The invention generally relates to the cube packaging of a stack of semiconductor device chips and more particularly, to such packaging using insulating and adhesive materials permitting faster device operation, greater package reliability and enhanced package compatibility with existing semiconductor device processing techniques.
As is well known, the so-called "cube" package is a number of passivated device chips glued together in a stacked configuration. Each chip may have an "off-the-shelf" design layout including surface contact metallization. To accommodate "cube" packaging, each such device chip additionally is provided with a metal transfer layer over the passivated chip face to bring all of the surface electrical contacts to a common chip edge. Precise alignment of the chips, during the stacking and gluing assembly, allows for the bussing of all the common input-output lines on one or more faces of the resulting cube structure.
U.S. Pat. No. 4,525,921, issued on Jul. 2, 1985, to John C. Carson et al. for "High Density Electronic Processing Package Structure and Fabrication" discloses an early version of cube packaging involving the use of specially routed chip-edge contact metallization on each passivated chip face avoiding the need for a metal rerouting layer. Silicon dioxide is added to the backside of each chip to complete the electrical isolation of the chips from each other in the stack. The silicon dioxide-isolated chips are fixed to each other by means of a bonding epoxy.
The need for special chip-edge contact metallization routing on each chip is eliminated in later U.S. Pat. No. 5,104,820, issued Apr. 14, 1992, to Tiong C. Go et al. for "Method of Fabricating Electronic Circuitry Unit Containing Stacked IC Layers Having Lead Rerouting". A metal rerouting layer is provided to accommodate the stacking of standard off-the-shelf chips having conventional face mounted contact metallization. The latter patent contemplates the use of certain ordinary insulation films between the aforesaid two layers of metallization as well as on the backside of each chip. Rather than using exclusively oxide insulation between the chips as in the case of U.S. Pat. No. 4,525,921, SiON also is suggested in U.S. Pat. No. 5,104,820 for covering the upper (device side) surface of each chip to isolate the original chip contact metallization from the added rerouting metallization. Silicon nitride is cited to cover the backside of each chip rather than the silicon dioxide of U.S. Pat. No. 4,525,921. An epoxy adhesive is used to fix adjacent stacked chips to each other.
Referring to prior art FIG. 1a, an individual chip 1 is shown having contact metallization 2 which extends to the side surface 3 of the chip. It should be noted that chip 1 also is complete with semiconductor circuit devices and device interconnection metallurgy. Chip 1 may be designed to function as a memory chip, logic chip, or any memory and logic combination chip, for example. The metallization 2 may be designed as part of the original chip surface connections so that module interconnections could be made to pads on the edge 3. Alternatively, and as described in the aforementioned U.S. Pat. No. 5,104,820, the interconnection metallurgy may be designed as second level rerouting metal conductors (insulated from the original silicon and its aluminum or other metallization) which contact the original metallization and extend to pads on the chip edge 3. As previously noted, the latter case permits the use of "off-the-shelf" chips which were designed without regard to their later inclusion in cube packaging.

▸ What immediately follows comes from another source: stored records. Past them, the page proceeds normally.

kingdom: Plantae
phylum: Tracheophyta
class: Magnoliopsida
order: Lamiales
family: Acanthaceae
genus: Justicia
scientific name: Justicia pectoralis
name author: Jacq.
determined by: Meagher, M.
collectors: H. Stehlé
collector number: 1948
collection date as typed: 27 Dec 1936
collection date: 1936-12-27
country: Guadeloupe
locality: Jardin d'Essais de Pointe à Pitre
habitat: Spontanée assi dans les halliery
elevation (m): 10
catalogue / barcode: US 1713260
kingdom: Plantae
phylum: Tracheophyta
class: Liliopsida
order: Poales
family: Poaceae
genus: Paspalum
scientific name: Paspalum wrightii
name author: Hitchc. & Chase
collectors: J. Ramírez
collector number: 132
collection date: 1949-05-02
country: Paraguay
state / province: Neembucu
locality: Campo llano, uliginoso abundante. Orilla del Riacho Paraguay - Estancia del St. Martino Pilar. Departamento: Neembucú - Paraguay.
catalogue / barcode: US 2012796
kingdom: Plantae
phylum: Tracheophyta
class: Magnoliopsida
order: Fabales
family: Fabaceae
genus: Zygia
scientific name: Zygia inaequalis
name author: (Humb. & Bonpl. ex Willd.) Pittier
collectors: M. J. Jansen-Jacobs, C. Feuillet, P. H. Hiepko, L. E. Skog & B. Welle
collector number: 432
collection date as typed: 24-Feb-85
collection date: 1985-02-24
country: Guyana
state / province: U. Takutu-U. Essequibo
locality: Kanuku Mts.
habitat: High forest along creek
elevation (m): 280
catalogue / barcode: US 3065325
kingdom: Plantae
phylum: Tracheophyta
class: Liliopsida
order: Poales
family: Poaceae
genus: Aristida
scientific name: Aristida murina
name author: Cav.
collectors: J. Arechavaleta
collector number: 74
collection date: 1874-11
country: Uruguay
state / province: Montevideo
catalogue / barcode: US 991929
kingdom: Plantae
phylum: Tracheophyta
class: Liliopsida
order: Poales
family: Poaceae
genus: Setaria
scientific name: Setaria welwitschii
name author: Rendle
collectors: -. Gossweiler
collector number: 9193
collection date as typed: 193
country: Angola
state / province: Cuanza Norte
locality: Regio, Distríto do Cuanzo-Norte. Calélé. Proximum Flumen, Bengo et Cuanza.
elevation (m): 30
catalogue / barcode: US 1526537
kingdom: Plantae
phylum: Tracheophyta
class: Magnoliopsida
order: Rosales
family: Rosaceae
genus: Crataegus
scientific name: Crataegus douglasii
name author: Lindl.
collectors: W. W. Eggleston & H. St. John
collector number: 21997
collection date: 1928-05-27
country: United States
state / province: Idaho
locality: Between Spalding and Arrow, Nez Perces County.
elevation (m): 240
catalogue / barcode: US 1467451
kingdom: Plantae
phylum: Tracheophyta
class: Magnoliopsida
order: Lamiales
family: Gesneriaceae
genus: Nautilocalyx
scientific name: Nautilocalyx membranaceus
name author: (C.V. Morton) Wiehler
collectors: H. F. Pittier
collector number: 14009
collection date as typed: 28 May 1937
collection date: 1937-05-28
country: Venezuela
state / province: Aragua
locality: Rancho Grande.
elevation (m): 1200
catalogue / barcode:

The individual chips 1 are provided with insulating layers under the rerouting metal as well as over the backsides of the chips and are then fixed together with an epoxy adhesive in the cube or stacked configuration of FIG. 1B. Those edge-mounted contact pads which can be connected together (such as power inputs) are ganged by means of busses as shown in FIG. 1C. FIG. 1D is a simplified top view of the resulting structure, showing the cube 1 disposed on an interposer 4, having metal lines 4A that are coupled to the cube bus wiring through conventional solder bump interconnection technology (not shown). The metal lines 4A extend to the periphery of interposer 4, where they are coupled to the interconnecting pins P of package 5 via wirebonds 5A. Note that in the prior art, silicon interposer 4 is necessary to match the thermal expansion coefficient of the silicon chips (that is, because it is made of silicon the interposer will have the same TCE as the chips in the cube). However, the present inventors have noted that while the use of a silicon interposer accounts for the TCE of the chips themselves, it does not address differential chip-to-chip TCE caused by the epoxy used to bond the chips to one another. The best solution would be to eliminate the silicon interposer completely.
Moreover, the foregoing references fail to optimize the electrical properties of the resulting cube. Specifically, the epoxy used to bond the chips to one another is conventionally a high dielectric constant material that is applied as the chips are bonded together. As such, the epoxy material does not optimize the characteristics of the resulting cube package with respect to the operating speed of the contained semiconductor devices, the reliability of the package and the compatibility of the package with respect to existing semiconductor device processing and packaging techniques.